What you are asked to do
Please state how many lines in the listing below contain the string "челюсти", where a match must have the same case. Reply with the number only.

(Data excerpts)
====
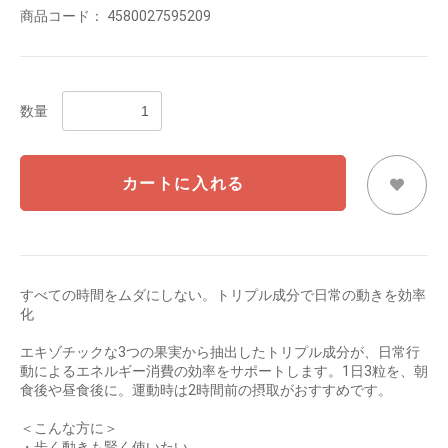
商品コード：
4580027595209
数量
カートに入れる
すべての時間をムダにしない。トリプル成分で日常の動きを効率
化
エキゾチックな3つの果実から抽出したトリプル成分が、日常行
動によるエネルギー消費の効率をサポートします。1日3粒を、朝
食後や昼食後に。運動時は2時間前の摂取がおすすめです。
＜こんな方に＞
・歩く動きも賢く使いたい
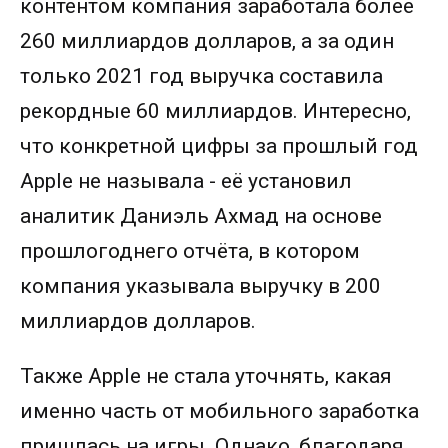
контентом компания заработала более
260 миллиардов долларов, а за один
только 2021 год выручка составила
рекордные 60 миллиардов. Интересно,
что конкретной цифры за прошлый год
Apple не называла - её установил
аналитик Даниэль Ахмад на основе
прошлогоднего отчёта, в котором
компания указывала выручку в 200
миллиардов долларов.
Также Apple не стала уточнять, какая
именно часть от мобильного заработка
пришлась на игры. Однако, благодаря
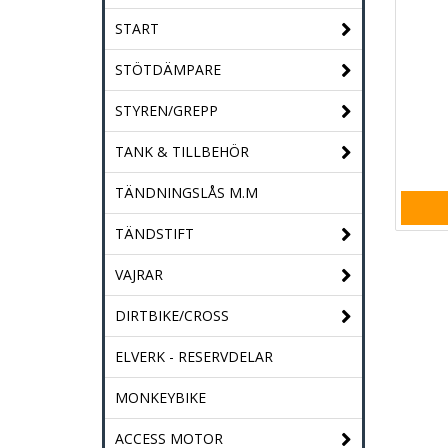
START
STÖTDÄMPARE
STYREN/GREPP
TANK & TILLBEHÖR
TÄNDNINGSLÅS M.M
TÄNDSTIFT
VAJRAR
DIRTBIKE/CROSS
ELVERK - RESERVDELAR
MONKEYBIKE
ACCESS MOTOR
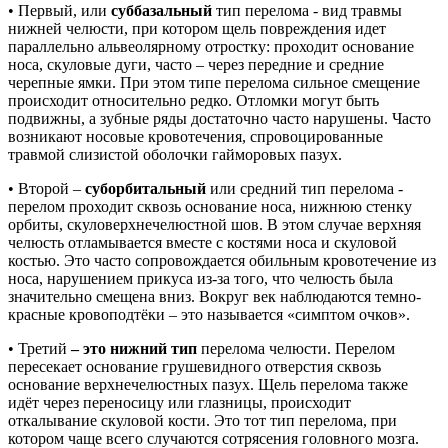
• Первый, или
суббазальный
тип перелома - вид травмы
нижней челюсти, при котором щель повреждения идет
параллельно альвеолярному отростку: проходит основание
носа, скуловые дуги, часто – через передние и средние
черепные ямки. При этом типе перелома сильное смещение
происходит относительно редко. Отломки могут быть
подвижны, а зубные ряды достаточно часто нарушены. Часто
возникают носовые кровотечения, спровоцированные
травмой слизистой оболочки гайморовых пазух.
• Второй –
суборбитальный
или средний тип перелома -
перелом проходит сквозь основание носа, нижнюю стенку
орбиты, скуловерхнечелюстной шов. В этом случае верхняя
челюсть отламывается вместе с костями носа и скуловой
костью. Это часто сопровождается обильным кровотечение из
носа, нарушением прикуса из-за того, что челюсть была
значительно смещена вниз. Вокруг век наблюдаются темно-
красные кровоподтёки – это называется «симптом очков».
• Третий
– это нижний тип
перелома челюсти. Перелом
пересекает основание грушевидного отверстия сквозь
основание верхнечелюстных пазух. Щель перелома также
идёт через переносицу или глазницы, происходит
откалывание скуловой кости. Это тот тип перелома, при
котором чаще всего случаются сотрясения головного мозга.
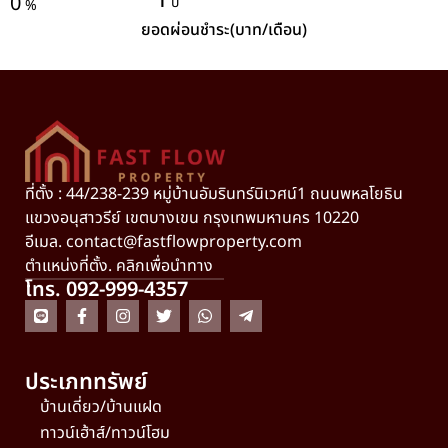
1
0
ปี
%
ยอดผ่อนชำระ(บาท/เดือน)
ที่ตั้ง : 44/238-239 หมู่บ้านอัมรินทร์นิเวศน์1 ถนนพหลโยธิน
แขวงอนุสาวรีย์ เขตบางเขน กรุงเทพมหานคร 10220
อีเมล.
contact@fastflowproperty.com
ตำแหน่งที่ตั้ง. คลิกเพื่อนำทาง
โทร. 092-999-4357
ประเภททรัพย์
บ้านเดี่ยว/บ้านแฝด
ทาวน์เฮ้าส์/ทาวน์โฮม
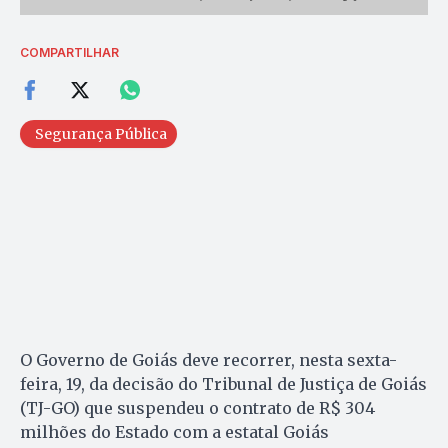
COMPARTILHAR
Segurança Pública
O Governo de Goiás deve recorrer, nesta sexta-
feira, 19, da decisão do Tribunal de Justiça de Goiás
(TJ-GO) que suspendeu o contrato de R$ 304
milhões do Estado com a estatal Goiás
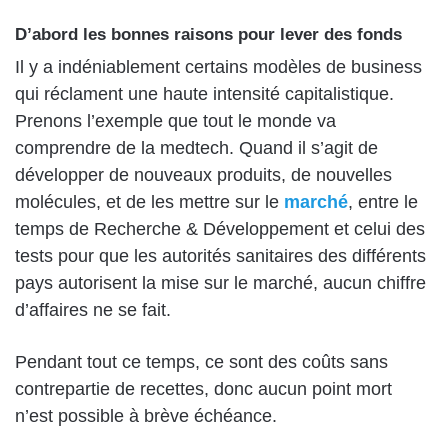
D’abord les bonnes raisons pour lever des fonds
Il y a indéniablement certains modèles de business
qui réclament une haute intensité capitalistique.
Prenons l’exemple que tout le monde va
comprendre de la medtech. Quand il s’agit de
développer de nouveaux produits, de nouvelles
molécules, et de les mettre sur le
marché
, entre le
temps de Recherche & Développement et celui des
tests pour que les autorités sanitaires des différents
pays autorisent la mise sur le marché, aucun chiffre
d’affaires ne se fait.
Pendant tout ce temps, ce sont des coûts sans
contrepartie de recettes, donc aucun point mort
n’est possible à brève échéance.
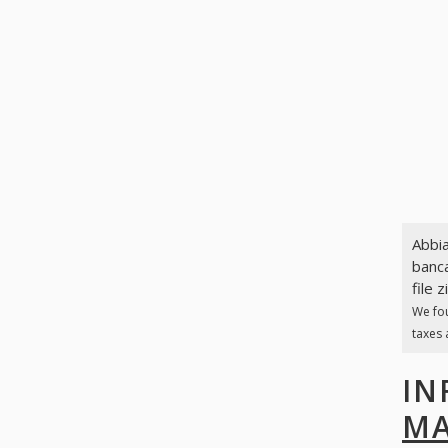
Abbia
banca
file z
We fo
taxes 
IN
MA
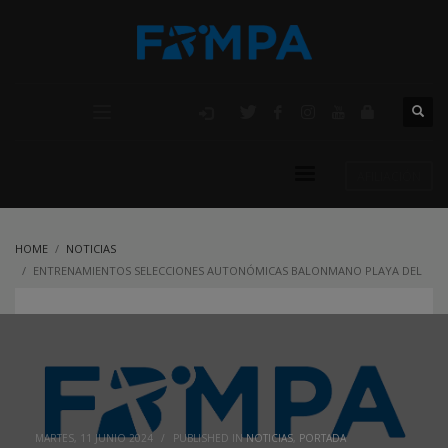
AFILIACIÓN
HOME
NOTICIAS
ENTRENAMIENTOS SELECCIONES AUTONÓMICAS BALONMANO PLAYA DEL
10 AL 16 DE JUNIO
MARTES, 11 JUNIO 2024
/
PUBLISHED IN
NOTICIAS
,
PORTADA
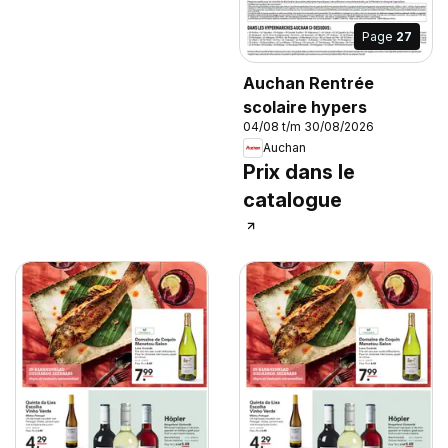
Page
27
Auchan Rentrée
scolaire hypers
04/08 t/m 30/08/2026
Auchan
Prix dans le
catalogue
====
Task output
2